In youth we might point to a line in the Catechism and everything is "settled"; age finds us saying, "Well, yes, and no..."
I had thought, and you probably did too, that along with the pains of age came some advancement in the more important things. Your knee may hurt for mysterious reasons, and you may feel the burden of all your mistakes and all you did not do, but you find prayer easier and feel more instinctive sympathy for people you used to dislike. You gain insight into people, life, yourself.

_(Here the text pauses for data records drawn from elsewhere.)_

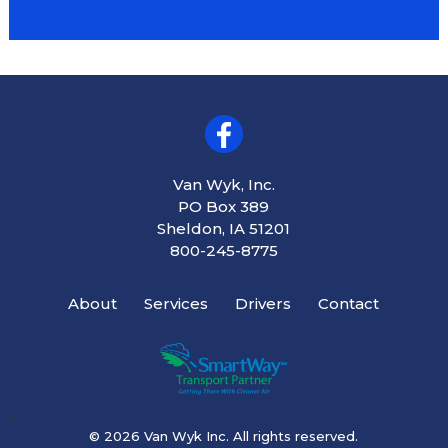
Van Wyk, Inc.
PO Box 389
Sheldon, IA 51201
800-245-8775
About
Services
Drivers
Contact
<
© 2026 Van Wyk Inc. All rights reserved.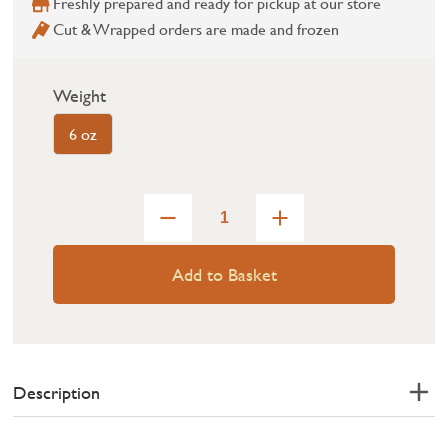
Freshly prepared and ready for pickup at our store
Cut & Wrapped orders are made and frozen
Weight
6 oz
Add to Basket
Description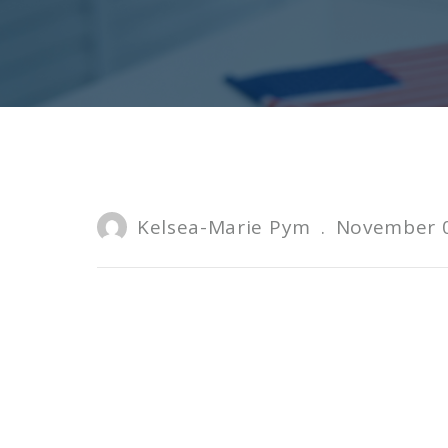
Kelsea-Marie Pym
.
November 0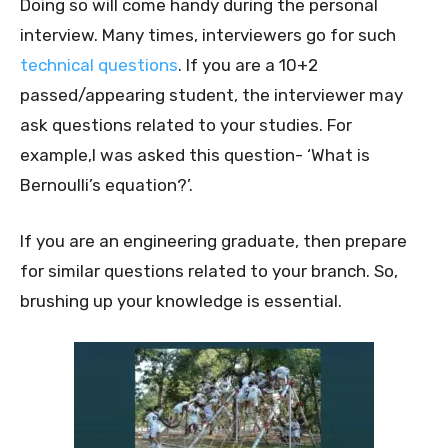
Doing so will come handy during the personal
interview. Many times, interviewers go for such
technical questions
. If you are a 10+2
passed/appearing student, the interviewer may
ask questions related to your studies. For
example,I was asked this question- ‘What is
Bernoulli’s equation?’.
If you are an engineering graduate, then prepare
for similar questions related to your branch. So,
brushing up your knowledge is essential.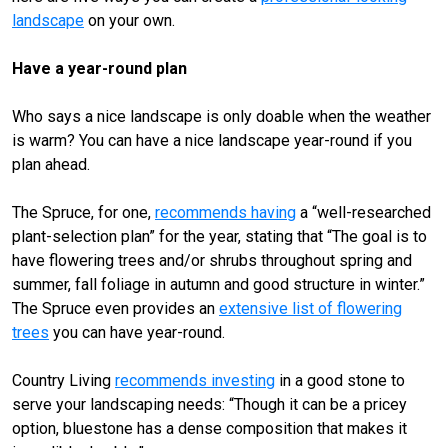
landscape
on your own.
Have a year-round plan
Who says a nice landscape is only doable when the weather
is warm? You can have a nice landscape year-round if you
plan ahead.
The Spruce, for one,
recommends having
a “well-researched
plant-selection plan” for the year, stating that “The goal is to
have flowering trees and/or shrubs throughout spring and
summer, fall foliage in autumn and good structure in winter.”
The Spruce even provides an
extensive list of flowering
trees
you can have year-round.
Country Living
recommends investing
in a good stone to
serve your landscaping needs: “Though it can be a pricey
option, bluestone has a dense composition that makes it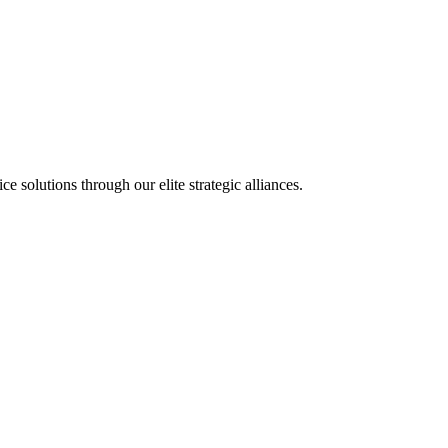
olutions through our elite strategic alliances.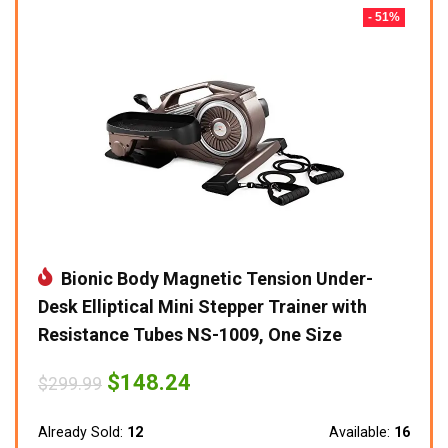
- 51%
Bionic Body Magnetic Tension Under-
Desk Elliptical Mini Stepper Trainer with
Resistance Tubes NS-1009, One Size
Original
Current
$
148.24
$
299.99
price
price
was:
is:
$299.99.
$148.24.
Already Sold:
12
Available:
16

That’s true, says Pope Emeritus Benedict in his latest and last book, The Last Testament. “In old age, you are more deeply practiced.” We’ve learned to do what we do and we do it better than we did when young. The gains of aging balance the losses. So there’s that.
Not easier, but harder
But he doesn’t leave it there. There’s another movement in the other direction. He quotes the great Catholic theologian Romano Guardini, who said, “In old age, it doesn’t get any easier, but harder.” Benedict gives an example of his own: “One feels the difficulty of life’s questions more deeply.”
What questions does he mean? Two kinds: Big questions, like why God allows so much evil, and the smaller, practical questions of life in a fallen world, like “How can I help him?” and “Why doesn’t he get better?”
That’s the getting harder part. For me, this means that you believe what you did when younger, but feel less comfortable with it because you know more about the world. You find yourself saying “Yes and no,” when as a younger person you would have pointed to a line in the Catechism and walked away thinking you’d settled the matter. To put it a different way, you become more merciful when before you’d been more moralistic. You see yourself in the bad guys in Jesus’s parables.
This is my experience, anyway. And you also feel more deeply the world’s pain. It “complicates the narrative,” as an academic might say. Words that once seemed to settle the matter don’t comfort you anymore.
I won’t claim any great advance in charity, but I do see better now how much pain there is in the world. I see more clearly how many people have suffered deep wounds that help explain why they keep doing things they shouldn’t. My own need for mercy from other people as well as from God has become much clearer to me, along with the knowledge that it’s not as clear as it should be. I know better why Jesus said “Judge not.”
In other words, feeling the difficulty of life’s questions more deeply, you’re not nearly so insufferably smug and confident as you were — as I was, anyway — as a youth. You have some wisdom, when before you had only some knowledge, which you misapplied.
Another side to Guardini’s insight
Bummer, you may be thinking. Not only will your knee hurt but you’ll feel the world’s pain more deeply, and have a keener feeling of your own failings and sins, of the things wrongly done and the things wrongly left undone. But Benedict says something that turns the whole thing around. There’s another side to Guardini’s insight that life gets harder as you get old, not easier.
We may feel the difficulty of life’s questions more deeply, he says, “but then one also finds the greatness of Jesus Christ’s words.” Jesus is “always great and full of mystery. The depths of the Word are never fully plumbed.”
Benedict gives examples from his own life: “I now find many statements from the gospels more challenging in their greatness and gravity than I did before. … Some words of wrath, of rejection, of the threat of judgment, certainly become more mysterious and grave and awesome than before.” Even in old age, he adds, the truth “comes close to you as something completely new.”
In other words, life becomes harder because we see more clearly, but we also see more deeply into the Gospel, which makes life easier. I think the reality of mercy is one of those things. We get to know our Lord better and in ways we could not when young. I suspect this is true of the saints, but it’s certainly true of us un-saints.
“It is a gift,” he says. As, I would add, is Benedict.